De nombreux indices internes confirment cette préservation. Le Coran proclame que « personne ne peut changer [les paroles] d’Allah » (18:27). L’auteur de la compilation canonique, al-Qurtubi, souligne que l’ordre des sourates que nous lisons est identique à celui gardé du vivant du Prophète. Des savants classiques comme Ibn Hazm ont souligné qu’il n’existe aucun doute sur l’intégrité coranique : aucun chapitre ni verset n’a été perdu ni modifié depuis sa révélation. Les musulmans voient ici un miracle de préservation divine.

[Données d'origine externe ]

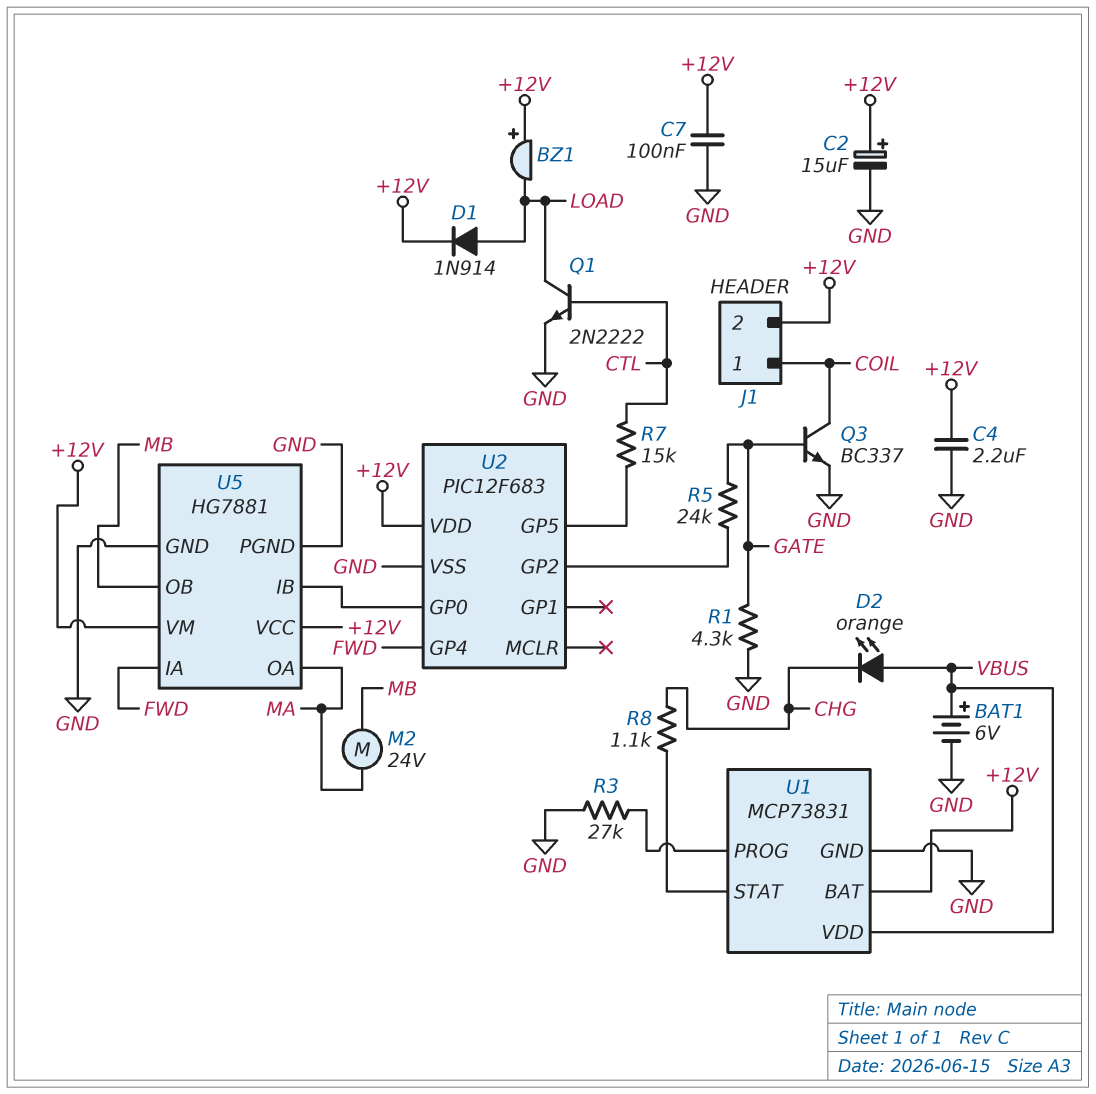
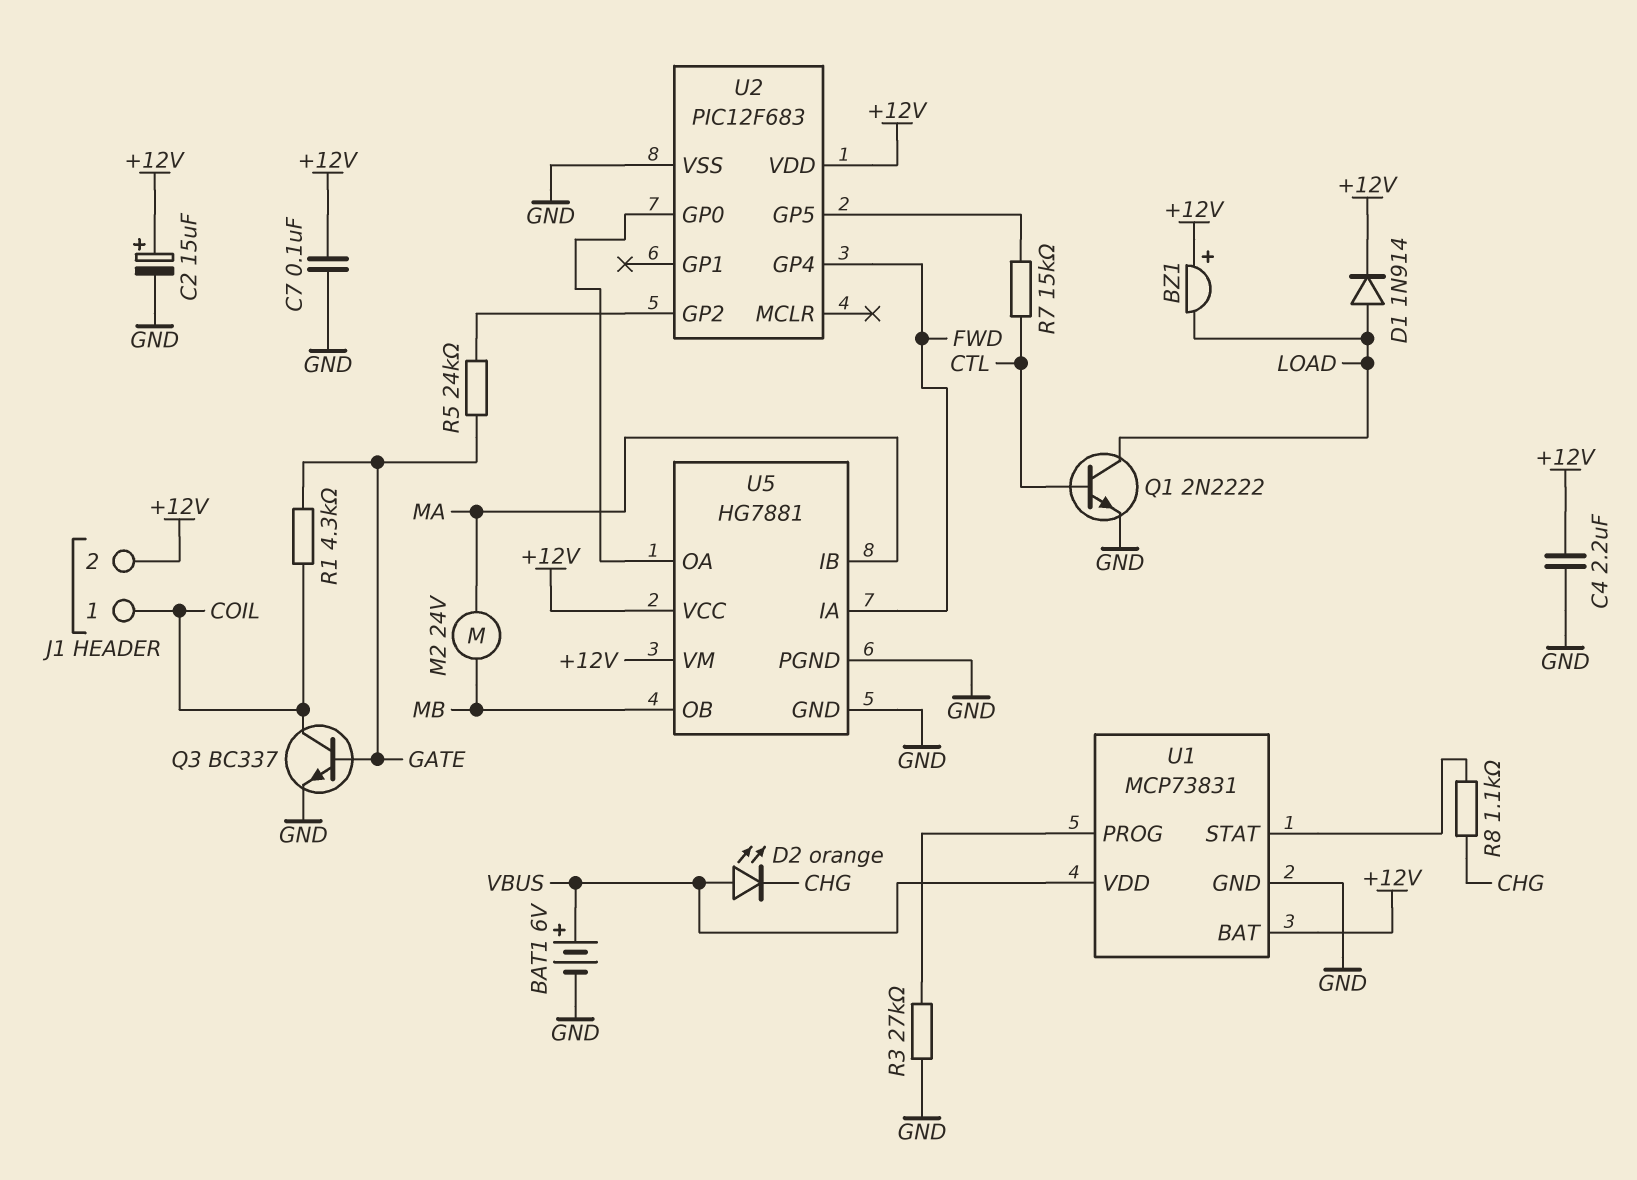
R1: 4.3k (GATE, GND) -> 4.3k (COIL, GATE)
U5 pin IB: U2/GP0 -> MA
U5 pin OA: MA -> U2/GP0

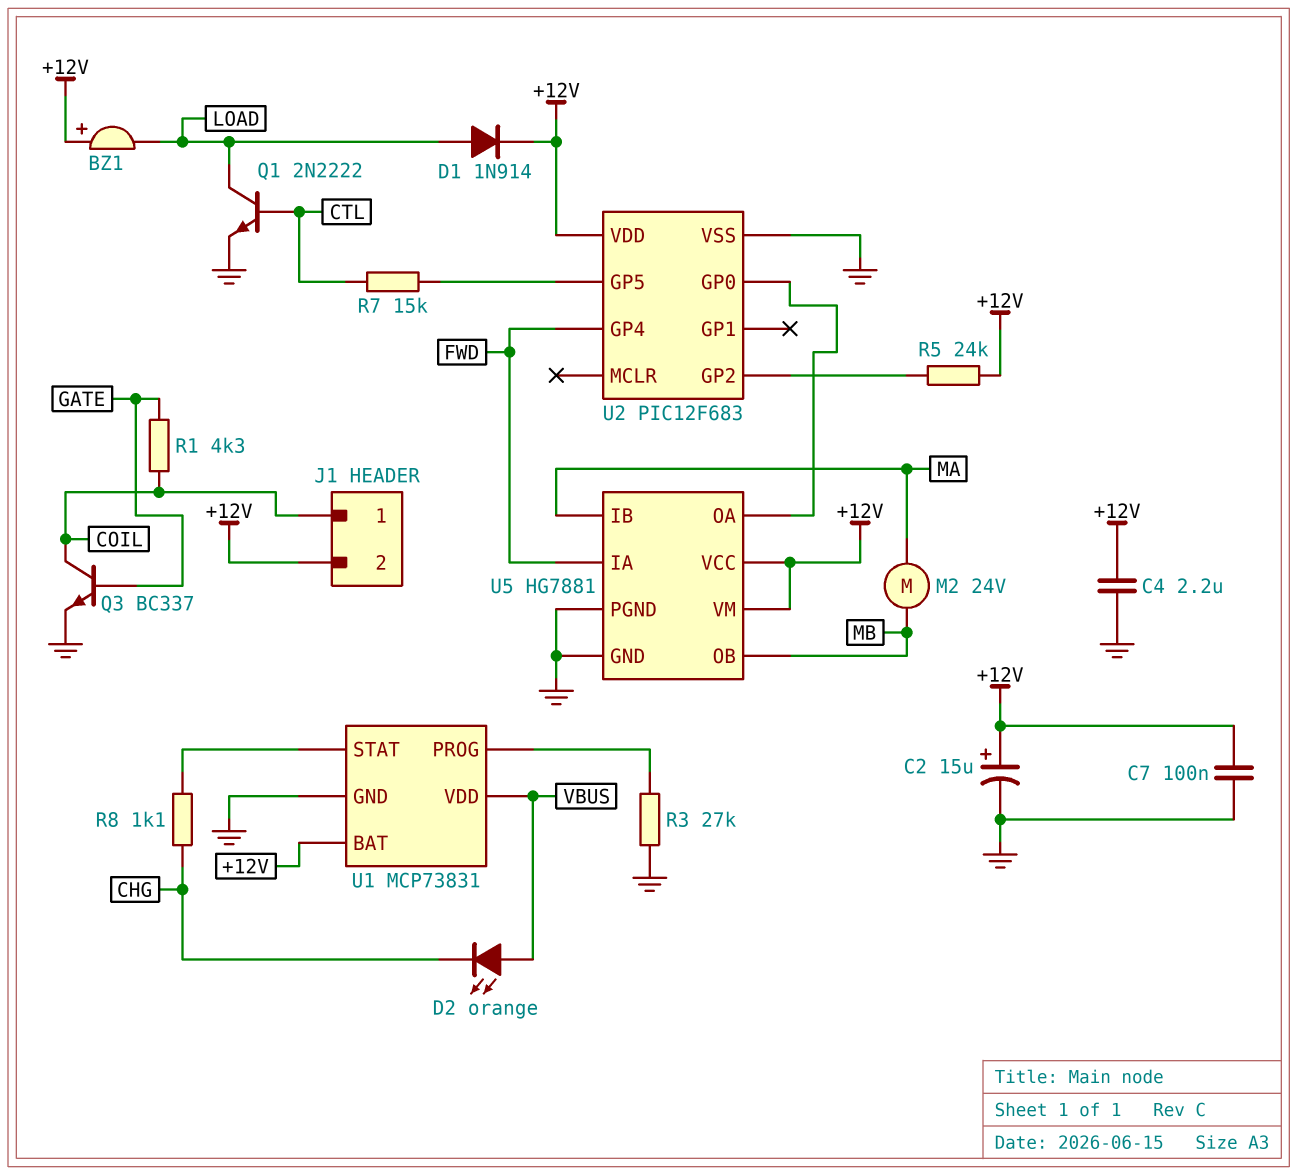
BAT1: 6V (plus VBUS, minus GND) -> none
R5: 24k (GATE, U2/GP2) -> 24k (+12V, U2/GP2)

En comparaison, là où la Torah et l’Évangile ont vu leurs écrits altérés par des générations de scribes et d’églises humaines – comme l’atteste le Coran lui-même (par ex. « malheur » aux corrupteurs de l’Écriture 2:79) – le Coran est resté inchangé. Cette continuité incroyable du texte coranique renforce la certitude qu’il s’agit de la Parole de Dieu authentique, préservée « mot à mot » tel qu’elle a été révélée.
Conclusion. Toutes les preuves historiques et textuelles convergent : la Torah et les Évangiles originaux n’existent plus sous leur forme première. Les manuscrits primitifs ont disparu, les traductions multiples et les traditions orales incertaines ont entrainé d’innombrables variantes, et les rédacteurs humains ont laissé des contradictions et des modifications dans les récits.
Le Coran, en revanche, ne souffre d’aucune de ces failles : il a été consigné sous la supervision du Prophète ﷺ et transmis ensuite dans une version unique, inviolée. En définitive, alors que « la Parole de Dieu »(des chrétiens et juifs) a été perdue ou altérée dans les Écritures judaïques et chrétiennes actuelles, les musulmans considèrent, et c'est une certitude, le Coran comme le seul Livre divin resté totalement protégé des mains de l’homme.